*** Opening of Supplied data ***
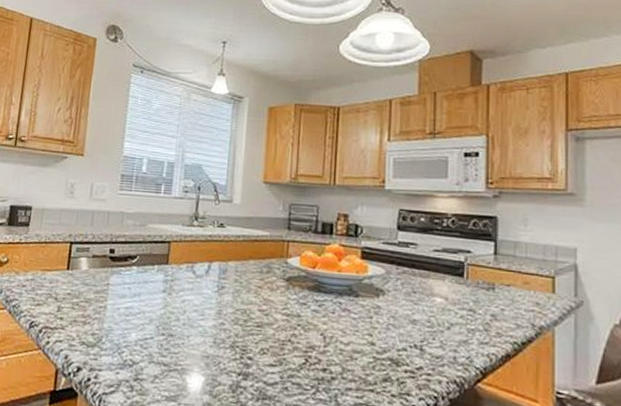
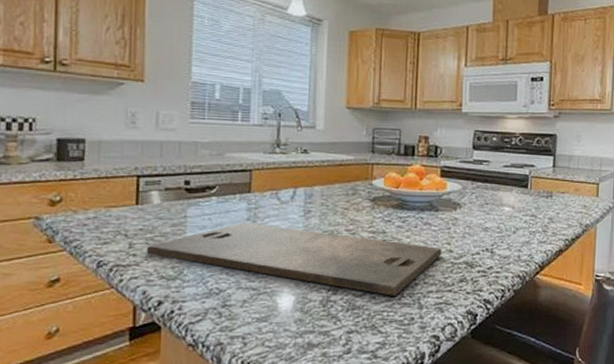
cutting board: none [71,293,363,390] -> present [146,222,442,296]

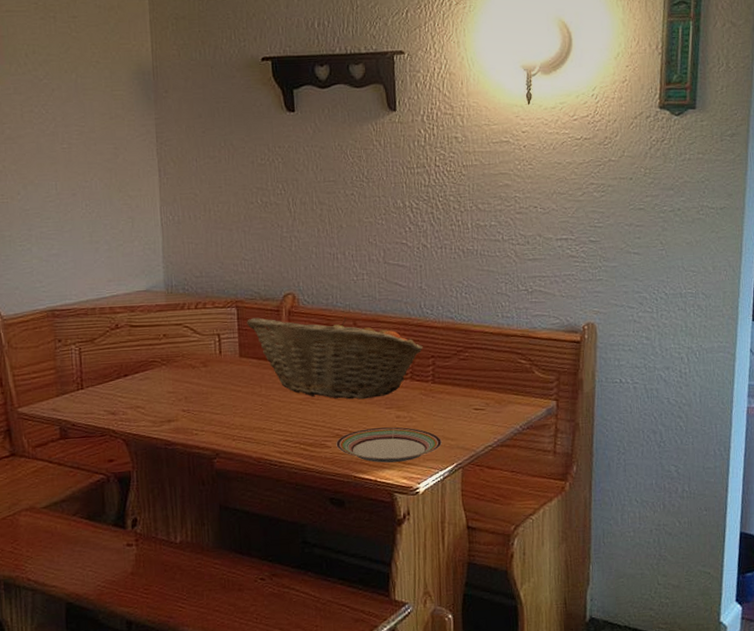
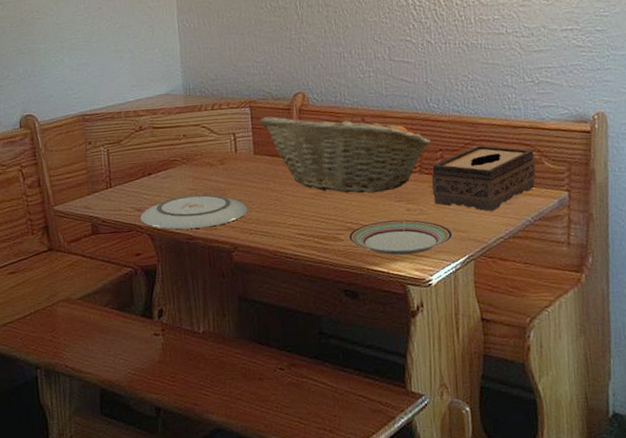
plate: none [114,398,232,435] -> present [140,194,248,230]
tissue box: none [422,352,526,419] -> present [432,145,536,211]

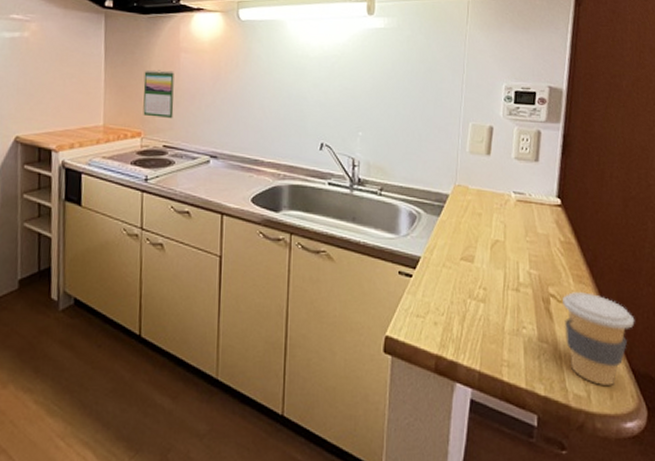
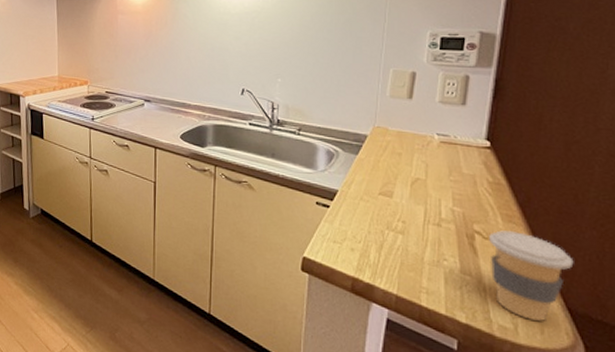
calendar: present [143,69,174,119] -> none [88,30,114,70]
*** Close of Supplied data ***
Starting with the line that contains "plate: none [114,398,232,435]", reproduce every line down to the end of the listing above, both endpoints included. Pictures stay out.

plate: none [114,398,232,435] -> present [140,194,248,230]
tissue box: none [422,352,526,419] -> present [432,145,536,211]

calendar: present [143,69,174,119] -> none [88,30,114,70]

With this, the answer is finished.